Bijlzwaaiende maniak
Beroepskijkers roemen Jacks vermogen om extreme persoonlijkheidsveranderingen uit te beelden. Van kluizenaar tot romanticus (As Good as It Gets), van schrijver tot bijlzwaaiende maniak (The Shining), van mens tot weerwolf (Wolf): het oogt allemaal zo vanzelfsprekend als hij er zijn tanden in zet. Erik Spaans, recensent van HP/De Tijd, gooit het vooral op Jacks relaxte, zelfverzekerde houding en zijn veelzeggende blik. „Uit de manier waarop Nicholson kijkt, praat en loopt, blijkt dat hij alle facetten van het onthaasten tot in de puntjes beheerst”, schrijft hij. „We zullen hem niet zomaar op wilde gebaren, wapperende jaspanden of stemverheffing betrappen. Alvorens iets te zeggen, mag hij graag even een korte stilte laten vallen. De woorden verlaten zijn mond een fractie later dan je ze verwacht. Mede daardoor weet hij zich van onze aandacht verzekerd. Niet minder belangrijk is de zelfbewuste, sluwe blik in zijn ogen. Het is de blik van iemand die iets wéét. Iets dat wij nog niet weten en misschien wel nooit te weten zullen komen.”

Allemaal autobiografisch
Op z’n best is Jack volgens Erik Spaans wanneer hij ‘gemankeerde personages’ vertolkt, zoals in One Flew Over the Cuckoo’s Nest en As Good As it Gets. „Ergens achter de observerende, sluwe en beheerste verschijning blijkt zich dan een getroubleerde en onzekere man schuil te houden.” Zelf maakt Jack niet zoveel woorden vuil aan de reden van zijn enorme populariteit. „Ik ben altijd gewoon mezelf geweest, het is allemaal autobiografisch”, beweert hij. Zijn gloriedagen liggen intussen achter hem. De laatste tien jaar speelt de inmiddels 74-jarige acteur vooral rollen die bij zijn leeftijd passen en waar wat minder eer aan valt te behalen dan aan Chinatown of The Shining – met de Scorsese-thriller The Departed (2006) als weergaloze uitzondering. Maar Jack laat zich niet kisten; hij doet ook op zijn oude dag nog wat hij kan. „Zonder zonnebril ben ik dik en in de zeventig, mét zonnebril ben ik Jack Nicholson”, grapt hij. Zijn imago zal hij waarschijnlijk tot zijn laatste snik trouw blijven. Bij de première van The Bucket List, waarin hij gestalte geeft aan een levenslustige kankerpatiënt, liet hij de pers in 2008 weten ‘niet iemand van 35’ meer te kunnen spelen. „Maar ik wil wel laten zien dat mannen van een zekere leeftijd nog steeds aan seks doen”, voegde hij, vader van vijf kinderen uit vier relaties, er grijnzend aan toe. „Al hun kinderen moeten toch ergens vandaan zijn gekomen? Die mannen trekken heus nog weleens hun broek uit!”

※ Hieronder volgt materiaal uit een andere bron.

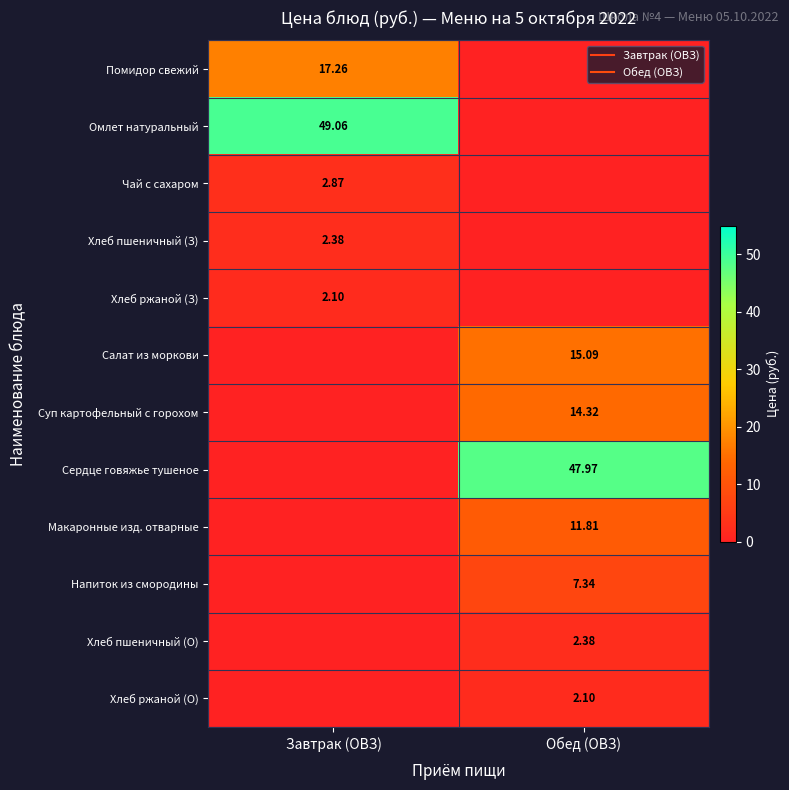

How many distinct data groups are displayed?

12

Het EYE Film Instituut organiseert in juli en augustus in Amsterdam het Jack Nicholson Zomerfestival. Naar aanleiding daarvan brengt de VPRO, rond de klok van half twaalf ’s avonds op Nederland 2, zes klassiekers van ‘gekke Jack’ op het scherm. Het programma:

Easy Rider (vrijdag 1 juli) – Roadmovie van Dennis Hopper uit 1969. Jack als prettig gestoorde advocaat die twee motorrijders uit de brand helpt en met smaak zijn eerste joint rookt.

Five Easy Pieces (zaterdag 2 juli) – Drama van Bob Rafelson uit 1970. Jack werkt op een booreiland en leeft erop los, totdat zijn vriendin zwanger blijkt te zijn en zijn vader op sterven ligt.

The Shining (vrijdag 8 juli) – Thriller van Stanley Kubrick uit 1980. Jack slaat helemaal door als hij met vrouw en kind zijn intrek neemt in een spookhotel en de inspiratie voor zijn boek maar niet wil komen.

The Postman Always Rings Twice (zaterdag 9 juli) – Thriller van Bob Rafelson uit 1981. Jack zwerft rond en komt in een lunchroom terecht. Daar begint hij een onstuimige verhouding met de vrouw des huizes, die met zijn hulp haar man uit de weg wil ruimen.

About Schmidt (vrijdag 15 juli) – Tragikomedie van Alexander Payne uit 2002. Een met pensioen gestuurde verzekeringsagent raakt na de dood van zijn vrouw in een depressie, tot hij het leven opnieuw ontdekt.

The Pledge (zaterdag 16 juli) – Thriller van Sean Penn uit 2001. Jack als bijna gepensioneerde politieagent die nog één zaak wil oplossen: de raadselachtige moord op een meisje. Zijn speurtocht groeit uit tot een obsessie.